Вряд ли пролетарии XIX—ХХ веков так остро ощутили бы себя не имеющими отечества, если бы не "великое учение" марксистских левых, сознательно ориентированное на слом национальной идентичности пролетариата — изгоя буржуазной цивилизации. С одной стороны, имело место совпадение национализма с социал-реформизмом: те, кто сохранял веру в мирную реформируемость данного капитализма, сохраняли веру в нацию и национальное отечество. С другой стороны, имело место столь же многозначительное совпадение социального катастрофизма с национальным нигилизмом: сторонники "перманентной революции" были едины как в том, что революция не может окончиться до тех пор, пока не исчезнут любые общественные институты, порождающие социальное неравенство, вплоть до института семьи, так и в том, что она не может кончиться до тех пор, пока на месте привычных национальных государств не возникнет лишенная какого-либо этнического лица и местной привязки интернациональная среда "граждан нового мира".
В связи с еврейской "парадигмой остраненности" от туземной среды возникает вопрос о парадигме самого прогресса. Как известно, прогрессу приписывают ту же интенцию, связанную с вытеснением местных и местно ангажированных, почвеннически чувствующих индивидов индивидами всемирно-историческими. Так интерпретировали парадигму прогресса не только авторы "Коммунистического манифеста", но и либералы-урбанисты, верующие в миссию мирового города по отношению к мировой деревне.
Но здесь возникает несколько вопросов, продолжающих будить сомнения. Первый из них касается соотношения средневековья и нового времени.
Средневековье являет собой парадокс смыкания микро- и мегауровней. С одной стороны, люди выстраивают свою идентичность не иначе как на действии местных общин, окрашенных «теплыми» межличностными связями. С другой стороны, известен феномен средневекового космополитизма, связанного с образованием огромных империй (и на Западе, и на Востоке), в рамках которых происходит более или менее произвольная перекройка этнических территорий сверху. В противовес этим крайностям новое время выстроило идентичность среднего действия — в форме единых больших политических наций.

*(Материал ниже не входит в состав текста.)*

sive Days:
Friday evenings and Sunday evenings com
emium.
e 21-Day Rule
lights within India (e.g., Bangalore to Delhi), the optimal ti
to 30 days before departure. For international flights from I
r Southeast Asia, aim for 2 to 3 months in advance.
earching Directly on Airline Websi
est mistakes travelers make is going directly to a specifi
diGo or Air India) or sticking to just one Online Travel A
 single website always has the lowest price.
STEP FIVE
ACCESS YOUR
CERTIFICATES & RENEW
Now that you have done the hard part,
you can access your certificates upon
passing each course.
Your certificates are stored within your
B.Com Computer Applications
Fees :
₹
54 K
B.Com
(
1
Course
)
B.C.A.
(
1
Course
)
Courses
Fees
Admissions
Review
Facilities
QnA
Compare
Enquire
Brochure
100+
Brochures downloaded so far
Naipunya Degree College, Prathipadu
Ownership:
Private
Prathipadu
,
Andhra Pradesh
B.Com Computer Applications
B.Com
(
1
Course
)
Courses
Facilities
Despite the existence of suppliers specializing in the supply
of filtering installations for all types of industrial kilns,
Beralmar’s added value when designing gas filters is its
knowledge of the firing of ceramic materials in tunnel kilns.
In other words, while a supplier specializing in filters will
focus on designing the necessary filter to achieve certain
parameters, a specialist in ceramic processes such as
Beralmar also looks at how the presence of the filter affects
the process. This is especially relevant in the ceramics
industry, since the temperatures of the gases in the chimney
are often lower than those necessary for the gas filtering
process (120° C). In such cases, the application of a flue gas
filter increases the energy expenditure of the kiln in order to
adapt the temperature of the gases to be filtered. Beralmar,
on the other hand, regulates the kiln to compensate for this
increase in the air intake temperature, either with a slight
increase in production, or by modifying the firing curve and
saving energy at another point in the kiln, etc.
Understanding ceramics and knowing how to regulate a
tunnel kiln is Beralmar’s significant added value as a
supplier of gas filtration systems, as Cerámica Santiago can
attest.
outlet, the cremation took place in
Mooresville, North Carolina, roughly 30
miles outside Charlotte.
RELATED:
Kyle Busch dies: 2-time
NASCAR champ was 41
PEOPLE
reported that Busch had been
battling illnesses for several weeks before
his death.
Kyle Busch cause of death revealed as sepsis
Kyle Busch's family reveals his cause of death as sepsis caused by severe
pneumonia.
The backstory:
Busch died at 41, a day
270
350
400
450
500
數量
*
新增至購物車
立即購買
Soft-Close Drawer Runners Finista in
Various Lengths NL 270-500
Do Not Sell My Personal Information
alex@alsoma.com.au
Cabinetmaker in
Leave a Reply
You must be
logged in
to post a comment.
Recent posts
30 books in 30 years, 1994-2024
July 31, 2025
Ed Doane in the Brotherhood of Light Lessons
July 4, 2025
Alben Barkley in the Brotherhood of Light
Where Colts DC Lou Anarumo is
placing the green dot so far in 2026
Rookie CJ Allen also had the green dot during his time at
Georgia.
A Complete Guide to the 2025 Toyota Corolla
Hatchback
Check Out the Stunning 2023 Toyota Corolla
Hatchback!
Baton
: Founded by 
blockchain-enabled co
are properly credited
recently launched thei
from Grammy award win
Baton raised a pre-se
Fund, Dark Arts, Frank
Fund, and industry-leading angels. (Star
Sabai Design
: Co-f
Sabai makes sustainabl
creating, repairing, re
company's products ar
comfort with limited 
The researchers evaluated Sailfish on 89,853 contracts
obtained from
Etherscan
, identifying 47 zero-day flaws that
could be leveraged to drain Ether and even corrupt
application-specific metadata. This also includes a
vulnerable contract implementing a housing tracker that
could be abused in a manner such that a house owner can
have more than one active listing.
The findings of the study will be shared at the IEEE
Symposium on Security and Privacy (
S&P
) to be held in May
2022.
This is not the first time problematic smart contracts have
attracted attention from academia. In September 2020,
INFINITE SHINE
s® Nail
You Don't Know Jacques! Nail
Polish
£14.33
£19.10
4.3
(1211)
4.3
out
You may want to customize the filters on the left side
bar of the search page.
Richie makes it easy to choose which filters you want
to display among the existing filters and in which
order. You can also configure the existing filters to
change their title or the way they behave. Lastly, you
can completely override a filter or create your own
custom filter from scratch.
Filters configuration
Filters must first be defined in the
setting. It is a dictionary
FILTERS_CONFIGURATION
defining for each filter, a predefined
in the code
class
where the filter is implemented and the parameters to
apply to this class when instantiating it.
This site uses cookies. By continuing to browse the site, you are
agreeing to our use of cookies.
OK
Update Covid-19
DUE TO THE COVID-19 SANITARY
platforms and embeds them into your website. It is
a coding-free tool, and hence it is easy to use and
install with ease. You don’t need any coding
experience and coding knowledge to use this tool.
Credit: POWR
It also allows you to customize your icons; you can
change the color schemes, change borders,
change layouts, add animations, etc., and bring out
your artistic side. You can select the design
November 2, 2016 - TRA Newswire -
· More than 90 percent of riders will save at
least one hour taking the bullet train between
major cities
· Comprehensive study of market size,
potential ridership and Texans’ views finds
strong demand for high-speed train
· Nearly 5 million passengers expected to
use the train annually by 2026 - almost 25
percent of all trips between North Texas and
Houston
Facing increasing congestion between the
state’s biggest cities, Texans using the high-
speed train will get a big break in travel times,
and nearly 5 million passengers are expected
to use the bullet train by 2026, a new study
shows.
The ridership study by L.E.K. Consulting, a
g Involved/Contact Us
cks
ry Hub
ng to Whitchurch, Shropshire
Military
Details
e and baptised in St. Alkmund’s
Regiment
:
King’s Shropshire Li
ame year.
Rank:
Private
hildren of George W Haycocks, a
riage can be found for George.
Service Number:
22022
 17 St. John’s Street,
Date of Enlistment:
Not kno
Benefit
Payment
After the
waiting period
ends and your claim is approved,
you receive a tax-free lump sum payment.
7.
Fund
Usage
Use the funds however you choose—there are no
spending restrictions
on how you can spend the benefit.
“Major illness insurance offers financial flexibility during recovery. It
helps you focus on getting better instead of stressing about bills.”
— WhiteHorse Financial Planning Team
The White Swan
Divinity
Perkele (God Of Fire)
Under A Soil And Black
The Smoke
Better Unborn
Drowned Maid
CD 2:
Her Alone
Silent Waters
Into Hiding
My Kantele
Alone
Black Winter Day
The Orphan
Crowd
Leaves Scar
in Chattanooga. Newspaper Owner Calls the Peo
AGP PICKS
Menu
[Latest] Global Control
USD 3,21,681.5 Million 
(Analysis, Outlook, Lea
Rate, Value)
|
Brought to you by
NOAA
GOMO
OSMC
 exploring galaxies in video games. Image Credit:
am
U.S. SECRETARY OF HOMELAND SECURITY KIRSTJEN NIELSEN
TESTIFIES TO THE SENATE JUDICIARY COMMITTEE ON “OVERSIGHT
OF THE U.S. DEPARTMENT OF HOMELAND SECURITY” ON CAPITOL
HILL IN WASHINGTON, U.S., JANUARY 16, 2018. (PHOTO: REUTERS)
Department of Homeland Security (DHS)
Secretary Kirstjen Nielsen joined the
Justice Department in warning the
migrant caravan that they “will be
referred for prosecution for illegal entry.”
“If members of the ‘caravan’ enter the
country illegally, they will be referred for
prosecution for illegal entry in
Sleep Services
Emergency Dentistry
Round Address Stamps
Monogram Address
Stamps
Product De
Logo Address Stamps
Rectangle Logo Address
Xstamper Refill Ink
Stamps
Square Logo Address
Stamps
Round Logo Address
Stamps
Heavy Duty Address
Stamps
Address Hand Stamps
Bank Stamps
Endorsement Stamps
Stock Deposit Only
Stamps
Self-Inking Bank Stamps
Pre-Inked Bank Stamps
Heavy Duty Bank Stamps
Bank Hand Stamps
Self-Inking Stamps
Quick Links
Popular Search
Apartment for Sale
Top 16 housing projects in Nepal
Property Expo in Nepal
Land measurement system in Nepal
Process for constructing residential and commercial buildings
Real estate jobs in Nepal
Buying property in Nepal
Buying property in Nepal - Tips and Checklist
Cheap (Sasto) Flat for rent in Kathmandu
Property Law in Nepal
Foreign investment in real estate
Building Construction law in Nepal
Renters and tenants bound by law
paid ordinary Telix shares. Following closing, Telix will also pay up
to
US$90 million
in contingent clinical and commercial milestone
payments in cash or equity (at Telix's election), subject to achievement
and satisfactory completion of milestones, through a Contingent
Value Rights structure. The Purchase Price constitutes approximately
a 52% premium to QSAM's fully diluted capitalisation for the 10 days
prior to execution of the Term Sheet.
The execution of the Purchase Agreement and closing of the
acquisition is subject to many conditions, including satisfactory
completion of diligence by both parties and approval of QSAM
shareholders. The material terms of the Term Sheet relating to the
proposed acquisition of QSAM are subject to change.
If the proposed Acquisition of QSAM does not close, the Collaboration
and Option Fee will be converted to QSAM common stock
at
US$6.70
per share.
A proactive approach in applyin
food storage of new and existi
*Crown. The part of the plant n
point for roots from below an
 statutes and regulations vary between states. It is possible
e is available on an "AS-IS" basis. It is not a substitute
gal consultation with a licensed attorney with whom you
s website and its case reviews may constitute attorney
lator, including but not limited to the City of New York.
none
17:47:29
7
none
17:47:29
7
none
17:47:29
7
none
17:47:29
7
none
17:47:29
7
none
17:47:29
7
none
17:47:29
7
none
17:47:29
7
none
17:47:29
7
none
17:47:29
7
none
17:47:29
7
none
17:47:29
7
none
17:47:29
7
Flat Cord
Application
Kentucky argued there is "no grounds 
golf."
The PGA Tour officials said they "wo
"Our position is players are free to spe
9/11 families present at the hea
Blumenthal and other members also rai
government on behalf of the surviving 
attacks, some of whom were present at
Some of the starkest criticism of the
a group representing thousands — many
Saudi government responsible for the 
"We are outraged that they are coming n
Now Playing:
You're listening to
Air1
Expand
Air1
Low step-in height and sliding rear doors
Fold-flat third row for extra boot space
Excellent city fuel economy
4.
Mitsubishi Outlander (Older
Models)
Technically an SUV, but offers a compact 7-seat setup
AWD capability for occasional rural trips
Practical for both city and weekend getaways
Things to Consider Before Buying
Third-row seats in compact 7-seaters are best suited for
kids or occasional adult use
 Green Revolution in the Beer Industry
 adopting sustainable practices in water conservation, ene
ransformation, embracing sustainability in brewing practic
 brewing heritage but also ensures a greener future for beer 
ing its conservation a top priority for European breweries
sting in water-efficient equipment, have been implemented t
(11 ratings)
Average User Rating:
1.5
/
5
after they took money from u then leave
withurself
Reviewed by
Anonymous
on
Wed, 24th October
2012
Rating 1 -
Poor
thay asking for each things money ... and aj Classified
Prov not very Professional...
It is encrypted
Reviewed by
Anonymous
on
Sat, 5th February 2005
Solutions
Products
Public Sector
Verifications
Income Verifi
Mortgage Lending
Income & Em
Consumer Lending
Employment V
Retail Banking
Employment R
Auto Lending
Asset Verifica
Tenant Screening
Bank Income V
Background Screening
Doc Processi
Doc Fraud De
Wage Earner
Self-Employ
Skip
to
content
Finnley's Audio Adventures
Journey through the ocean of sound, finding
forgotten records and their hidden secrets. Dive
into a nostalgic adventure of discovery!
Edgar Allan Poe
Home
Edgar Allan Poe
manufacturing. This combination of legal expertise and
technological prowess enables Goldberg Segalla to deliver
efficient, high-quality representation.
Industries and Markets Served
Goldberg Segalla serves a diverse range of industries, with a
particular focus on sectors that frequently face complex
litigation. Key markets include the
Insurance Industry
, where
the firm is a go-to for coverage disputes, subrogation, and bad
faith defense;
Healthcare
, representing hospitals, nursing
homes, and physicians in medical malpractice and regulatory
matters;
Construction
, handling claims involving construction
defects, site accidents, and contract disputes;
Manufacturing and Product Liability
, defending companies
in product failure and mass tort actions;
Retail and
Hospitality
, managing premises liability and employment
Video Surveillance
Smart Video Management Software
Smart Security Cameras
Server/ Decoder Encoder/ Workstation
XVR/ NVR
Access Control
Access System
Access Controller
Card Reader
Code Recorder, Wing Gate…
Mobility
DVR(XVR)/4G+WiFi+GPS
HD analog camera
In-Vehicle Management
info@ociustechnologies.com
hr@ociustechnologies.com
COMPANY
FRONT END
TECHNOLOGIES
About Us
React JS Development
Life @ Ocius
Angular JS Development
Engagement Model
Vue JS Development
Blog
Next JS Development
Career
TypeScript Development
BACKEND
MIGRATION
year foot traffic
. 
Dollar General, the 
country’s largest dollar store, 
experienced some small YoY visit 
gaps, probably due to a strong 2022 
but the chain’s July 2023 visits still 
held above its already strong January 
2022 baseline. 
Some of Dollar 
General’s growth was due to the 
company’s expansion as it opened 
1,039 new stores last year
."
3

Политический национализм вызвал известную атрофию местных чувств, породив высокомобильного индивида эпохи модерна. В то же время он компенсировал это в форме новых эмоций политического патриотизма "французского образца". Современные глобалисты призывают отказаться от этой эмоциональной компенсации: они требуют не только окончательно похоронить всякие местные привязанности квазиобщинного типа, но и национальные привязанности. Зрелый модерн понимается как способ существования дистанцирующегося индивида, окончательно порвавшего со всякими укорененными связями, вытеснившего всякое коллективное «мы» эгоцентричным «я». Прочные типы естественной (укореняющей) идентификации должны быть вытеснены временными, функциональными типами идентичности (сегодня я с вами, завтра — с ними, сегодня я здесь, завтра — там).
Возникает вопрос: достаточны ли эти новые формы произвольно меняемой (в зависимости от обстоятельств и настроения) идентичности для того, чтобы личность являла себя подлинной в своих традиционных (например, семейных) и новых ролях? Не отразится ли это на балансе запросов и обязанностей, притязаний и возможностей, способности брать и способности отдавать? Устарела ли проблема подлинности чувств и привязанностей, подлинности характера, подлинности выбора?
Если любые связи являются сугубо временными и умышленно-прагматическими, подверженными конъюнктуре, то подлинность оказывается мнимой, устаревшей проблемой. Но способны ли люди, утратившие подлинность, полноценно заменить тех, кто нес человеческое бремя на земле прежде, когда с подлинностью не шутили? В те времена (в городах-коммунах позднего средневековья), когда впервые заговорили о гражданском обществе и об отношениях гражданского контракта, никто не сомневался в том, что наряду с контрактными отношениями существуют иные, в которых проявляются наша устойчивая идентичность и подлинность, наше призвание и долг.